Several shipping companies have proceeded with significant investment exposure in markets that extend beyond their traditional field of activity.
Costamare’s move by Kostis Konstantakopoulos to extend to dry bulk carriers about two years ago and the agreement of Atlas Maritime, owned by Leo Patitsa, for the construction of tonnage for the transport of cars, in 2022, are just some of the examples that demonstrate that the “Greeks” opt for big changes when they present attractive benefits.
Such moves are, of course, not easy, as each new openings and expansions entail risks, but domestic shipping companies have a reputation for making sound decisions at the right timing.

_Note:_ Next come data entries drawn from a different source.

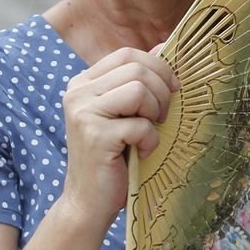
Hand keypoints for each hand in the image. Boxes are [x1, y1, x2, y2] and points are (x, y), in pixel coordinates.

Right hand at [59, 46, 178, 225]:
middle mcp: (77, 92)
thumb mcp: (125, 113)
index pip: (127, 54)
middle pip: (136, 68)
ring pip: (138, 90)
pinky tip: (140, 152)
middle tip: (162, 117)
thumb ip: (138, 81)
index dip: (157, 66)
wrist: (89, 202)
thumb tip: (164, 47)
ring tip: (148, 133)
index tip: (172, 89)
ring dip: (155, 113)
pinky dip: (149, 140)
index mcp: (83, 83)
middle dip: (161, 91)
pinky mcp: (95, 135)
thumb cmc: (112, 157)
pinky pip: (140, 124)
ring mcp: (83, 112)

“Greek shipowners used to have a presence in conventional, mainstream markets, such as dry cargo and tankers, as they required less specialized knowledge. At the same time, the activity in more advanced fields, such as chemical tankers, car carriers, containerships, LPG carriers and others, was difficult, because the charterers wanted to ensure that the ship would perform and thus exercised a kind of control system,” Theodoros (Ted) Petropoulos, Petrofin Research head, said to “Naftemporiki”.
Petrofin Research has been doing research on Greek shipping for several years as well as on the financing of the companies in the sector.
However, as he said, the Greeks recognized the above markets as important capabilities and gradually moved to container ships and later to all specialized fields.
According to Petropoulos, such a move was the expansion of shipping companies to the market of LNG carriers, as they invested in several newly built steamers, “building” a noticeable presence. According to information presented by “Naftemporiki”, 10 years ago, the “Greeks” controlled only 3% of the world’s fleet of LNG carriers, based on vessel capacity. In early 2023, the share increased to 21%.